La condamnation de Khalifa Sall et deux de ses co-prévenus appelle un commentaire d’«arrêt». Lequel, au-delà de l’aspect typiquement judiciaire, aborde les perspectives politiques que cette condamnation induit.
Comme l’on s’y attendait, au vu du déroulé du procès, des éléments à charge de l’accusation et du réquisitoire du parquet dont le patron est lui-même «monté» sur scène, Khalifa Sall a été condamné à 5 ans de prison ferme et à une amende de 5 millions de francs Cfa. Et comme le leur permet le code de procédure pénale, Khalifa et ses conseils ont toute latitude d’élever appel de cette condamnation. Et à écouter les différentes déclarations de certains de ses avocats, tout laisse croire qu’il en sera ainsi. Et là, c’est la Cour d’appel, une juridiction un cran supérieure à celle d’instance qui va statuer à nouveau sur l’affaire. Trois possibilités à ce niveau : la confirmation totale de la condamnation, la confirmation partielle ou l’infirmation. Mais, on n’en reste pas là vu que la cassation est une autre possibilité ouverte devant la Cour suprême. Laquelle jugera, non pas les faits, mais le droit. Elle verra si le droit a été bien ou mal appliqué et décidera en conséquence. Là, on est au niveau légal.
Au plan politique, les partisans du maire de Dakar promettent une riposte à la hauteur de «l’affront». De quelle nature sera-t-elle et quel en sera le contenu ? L’avenir le dira. Ce qui est clair, c’est que le pouvoir, lui, garde en sous-main, une autre arme aussi redoutable que la première. En cas de condamnation définitive et épuisement de toutes les voies de recours, c’est d’abord la mise sous délégation spéciale de la Ville de Dakar dont le mandat de l’équipe dirigeante devrait finir en 2019. Ce qui est une bouffée d’oxygène pour un pouvoir dont l’incarnation ne voudrait certainement pas affronter le maire de la ville-capitale dont les prérogatives dépassent, toutes choses égales par ailleurs, celles d’un Premier ministre.
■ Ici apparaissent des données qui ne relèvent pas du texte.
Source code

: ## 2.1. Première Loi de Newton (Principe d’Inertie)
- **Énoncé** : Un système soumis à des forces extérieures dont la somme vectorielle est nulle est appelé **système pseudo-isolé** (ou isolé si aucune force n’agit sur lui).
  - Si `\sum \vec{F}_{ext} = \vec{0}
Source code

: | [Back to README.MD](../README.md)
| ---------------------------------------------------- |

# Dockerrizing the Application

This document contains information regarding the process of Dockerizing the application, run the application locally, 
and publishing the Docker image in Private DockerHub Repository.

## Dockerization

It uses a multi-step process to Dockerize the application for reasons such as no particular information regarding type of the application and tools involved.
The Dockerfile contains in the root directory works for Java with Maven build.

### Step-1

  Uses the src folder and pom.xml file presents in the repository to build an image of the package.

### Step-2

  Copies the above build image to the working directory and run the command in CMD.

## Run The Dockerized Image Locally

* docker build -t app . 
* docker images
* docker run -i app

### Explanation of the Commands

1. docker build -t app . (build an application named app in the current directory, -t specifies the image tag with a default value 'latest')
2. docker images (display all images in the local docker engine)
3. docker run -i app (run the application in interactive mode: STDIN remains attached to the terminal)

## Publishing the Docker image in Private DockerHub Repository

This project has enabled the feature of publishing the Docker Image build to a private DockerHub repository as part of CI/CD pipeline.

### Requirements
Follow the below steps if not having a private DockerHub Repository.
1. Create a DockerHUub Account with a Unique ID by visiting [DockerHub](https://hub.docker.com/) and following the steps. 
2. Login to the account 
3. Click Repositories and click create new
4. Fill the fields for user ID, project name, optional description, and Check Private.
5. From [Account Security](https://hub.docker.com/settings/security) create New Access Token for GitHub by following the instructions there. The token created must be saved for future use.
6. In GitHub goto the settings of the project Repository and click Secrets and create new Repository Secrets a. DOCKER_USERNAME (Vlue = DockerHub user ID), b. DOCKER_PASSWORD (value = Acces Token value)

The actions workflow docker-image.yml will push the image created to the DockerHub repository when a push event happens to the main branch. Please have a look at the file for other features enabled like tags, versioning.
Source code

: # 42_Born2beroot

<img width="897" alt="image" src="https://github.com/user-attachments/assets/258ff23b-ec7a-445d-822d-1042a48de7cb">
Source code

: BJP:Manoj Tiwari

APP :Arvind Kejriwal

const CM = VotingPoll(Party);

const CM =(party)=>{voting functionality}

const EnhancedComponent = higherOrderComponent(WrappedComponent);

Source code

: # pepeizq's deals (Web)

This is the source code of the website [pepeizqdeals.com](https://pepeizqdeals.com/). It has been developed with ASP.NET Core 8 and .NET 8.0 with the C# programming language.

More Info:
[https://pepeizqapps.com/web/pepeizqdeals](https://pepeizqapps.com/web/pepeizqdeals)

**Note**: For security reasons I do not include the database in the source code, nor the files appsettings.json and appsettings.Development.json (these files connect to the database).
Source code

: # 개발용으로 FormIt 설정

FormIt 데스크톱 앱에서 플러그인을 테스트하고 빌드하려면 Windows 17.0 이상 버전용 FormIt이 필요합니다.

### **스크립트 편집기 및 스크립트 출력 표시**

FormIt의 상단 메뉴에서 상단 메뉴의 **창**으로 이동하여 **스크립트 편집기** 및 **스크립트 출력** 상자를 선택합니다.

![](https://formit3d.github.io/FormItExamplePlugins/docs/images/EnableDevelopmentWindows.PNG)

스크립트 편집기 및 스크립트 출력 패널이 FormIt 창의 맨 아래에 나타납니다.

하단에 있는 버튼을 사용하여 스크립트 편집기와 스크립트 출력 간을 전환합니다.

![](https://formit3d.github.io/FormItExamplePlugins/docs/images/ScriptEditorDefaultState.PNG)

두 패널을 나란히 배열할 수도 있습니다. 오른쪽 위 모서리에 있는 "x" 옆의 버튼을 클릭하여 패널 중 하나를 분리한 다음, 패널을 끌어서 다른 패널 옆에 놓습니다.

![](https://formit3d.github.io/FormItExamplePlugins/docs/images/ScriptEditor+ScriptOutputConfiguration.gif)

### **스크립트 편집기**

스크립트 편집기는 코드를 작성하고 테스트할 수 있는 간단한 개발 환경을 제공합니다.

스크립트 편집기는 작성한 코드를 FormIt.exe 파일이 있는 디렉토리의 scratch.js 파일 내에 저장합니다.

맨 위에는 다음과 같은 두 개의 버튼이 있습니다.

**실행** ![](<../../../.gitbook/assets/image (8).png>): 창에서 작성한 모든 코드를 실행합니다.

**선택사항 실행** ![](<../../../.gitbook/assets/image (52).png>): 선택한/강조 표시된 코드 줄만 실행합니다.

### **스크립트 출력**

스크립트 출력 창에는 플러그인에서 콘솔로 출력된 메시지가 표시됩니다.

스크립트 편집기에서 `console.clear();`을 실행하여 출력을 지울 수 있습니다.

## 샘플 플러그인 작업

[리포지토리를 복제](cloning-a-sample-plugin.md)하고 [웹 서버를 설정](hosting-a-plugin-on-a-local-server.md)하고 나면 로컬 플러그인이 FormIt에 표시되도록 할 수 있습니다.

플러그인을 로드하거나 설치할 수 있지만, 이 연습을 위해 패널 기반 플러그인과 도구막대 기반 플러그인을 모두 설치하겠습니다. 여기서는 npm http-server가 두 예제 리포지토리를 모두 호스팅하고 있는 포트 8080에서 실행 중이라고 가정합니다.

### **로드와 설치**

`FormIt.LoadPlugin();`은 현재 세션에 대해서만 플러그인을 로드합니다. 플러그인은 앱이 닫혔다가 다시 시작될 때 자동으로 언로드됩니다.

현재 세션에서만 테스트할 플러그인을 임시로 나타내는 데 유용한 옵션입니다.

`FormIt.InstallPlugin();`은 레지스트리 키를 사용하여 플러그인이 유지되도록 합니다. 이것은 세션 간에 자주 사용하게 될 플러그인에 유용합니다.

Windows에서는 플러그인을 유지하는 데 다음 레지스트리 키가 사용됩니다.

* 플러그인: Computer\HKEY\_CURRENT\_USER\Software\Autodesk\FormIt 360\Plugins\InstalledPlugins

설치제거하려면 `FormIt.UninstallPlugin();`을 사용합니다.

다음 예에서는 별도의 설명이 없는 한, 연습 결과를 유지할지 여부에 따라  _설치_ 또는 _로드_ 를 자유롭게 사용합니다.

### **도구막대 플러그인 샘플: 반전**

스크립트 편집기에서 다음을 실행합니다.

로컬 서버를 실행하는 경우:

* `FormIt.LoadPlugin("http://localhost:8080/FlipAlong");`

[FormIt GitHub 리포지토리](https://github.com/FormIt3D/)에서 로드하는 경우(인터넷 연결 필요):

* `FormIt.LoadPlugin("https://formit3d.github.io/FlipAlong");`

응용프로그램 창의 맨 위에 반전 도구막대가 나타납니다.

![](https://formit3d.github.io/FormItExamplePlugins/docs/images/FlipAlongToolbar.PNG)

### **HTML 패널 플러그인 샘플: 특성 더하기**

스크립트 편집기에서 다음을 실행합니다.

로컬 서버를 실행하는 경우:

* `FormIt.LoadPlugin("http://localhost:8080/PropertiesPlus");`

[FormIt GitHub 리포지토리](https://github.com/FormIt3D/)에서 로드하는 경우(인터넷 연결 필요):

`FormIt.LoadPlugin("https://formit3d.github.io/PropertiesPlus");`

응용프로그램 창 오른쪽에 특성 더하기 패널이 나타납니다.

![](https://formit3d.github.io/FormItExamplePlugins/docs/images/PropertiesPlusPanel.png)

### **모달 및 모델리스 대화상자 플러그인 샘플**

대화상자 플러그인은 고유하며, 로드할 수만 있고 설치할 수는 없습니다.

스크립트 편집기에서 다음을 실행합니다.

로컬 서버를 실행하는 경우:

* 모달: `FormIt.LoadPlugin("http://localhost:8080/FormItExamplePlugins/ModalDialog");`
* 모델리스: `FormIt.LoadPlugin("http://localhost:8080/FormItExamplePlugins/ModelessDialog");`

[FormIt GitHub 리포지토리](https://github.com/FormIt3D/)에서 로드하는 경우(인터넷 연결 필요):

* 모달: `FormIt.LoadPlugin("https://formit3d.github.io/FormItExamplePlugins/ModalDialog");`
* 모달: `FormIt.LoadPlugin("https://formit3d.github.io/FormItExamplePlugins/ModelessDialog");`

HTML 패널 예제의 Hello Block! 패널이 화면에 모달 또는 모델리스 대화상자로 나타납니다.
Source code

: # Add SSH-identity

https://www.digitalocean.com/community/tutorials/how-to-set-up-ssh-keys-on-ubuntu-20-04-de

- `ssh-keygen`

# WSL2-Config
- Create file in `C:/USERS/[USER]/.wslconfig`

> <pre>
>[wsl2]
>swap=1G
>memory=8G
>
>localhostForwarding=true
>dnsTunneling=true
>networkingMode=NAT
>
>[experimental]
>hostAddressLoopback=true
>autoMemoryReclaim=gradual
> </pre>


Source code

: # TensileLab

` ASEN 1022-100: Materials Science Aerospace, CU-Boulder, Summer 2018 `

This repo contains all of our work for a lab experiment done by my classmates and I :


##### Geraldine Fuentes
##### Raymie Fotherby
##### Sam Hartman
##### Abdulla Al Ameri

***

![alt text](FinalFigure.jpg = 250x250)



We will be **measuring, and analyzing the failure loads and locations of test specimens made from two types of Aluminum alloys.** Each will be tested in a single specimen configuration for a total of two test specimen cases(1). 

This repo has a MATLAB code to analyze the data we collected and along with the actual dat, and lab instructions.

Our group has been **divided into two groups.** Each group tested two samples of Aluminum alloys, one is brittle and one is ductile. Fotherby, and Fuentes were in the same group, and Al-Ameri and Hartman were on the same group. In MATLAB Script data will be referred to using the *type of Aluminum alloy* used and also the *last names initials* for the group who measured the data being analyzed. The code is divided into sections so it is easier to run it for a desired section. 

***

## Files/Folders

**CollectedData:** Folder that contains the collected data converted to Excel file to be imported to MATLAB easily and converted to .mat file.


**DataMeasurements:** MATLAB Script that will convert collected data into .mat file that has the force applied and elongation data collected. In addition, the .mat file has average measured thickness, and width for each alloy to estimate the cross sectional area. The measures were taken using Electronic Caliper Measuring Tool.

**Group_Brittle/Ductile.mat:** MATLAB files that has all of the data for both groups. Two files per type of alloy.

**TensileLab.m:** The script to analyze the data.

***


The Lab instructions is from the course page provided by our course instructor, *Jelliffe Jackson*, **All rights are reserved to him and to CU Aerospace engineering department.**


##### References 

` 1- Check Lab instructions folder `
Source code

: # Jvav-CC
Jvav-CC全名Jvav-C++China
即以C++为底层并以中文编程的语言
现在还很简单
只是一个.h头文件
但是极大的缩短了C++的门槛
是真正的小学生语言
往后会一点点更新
L’autre carte en main qui a fini de coudre de fil blanc toute la procédure, c’est l’élimination pure et simple du potentiel candidat Sall de la course au fauteuil présidentiel. En théorie, c’est une épine de moins pour le Président sortant. Reste à savoir si, dans la pratique, les partisans du maire de Dakar lui laisseront les coudées franches pour dérouler tranquillement vers mars 2019 avec leur champion enfermé à double tour dans une cellule du Camp pénal ou du Cap Manuel.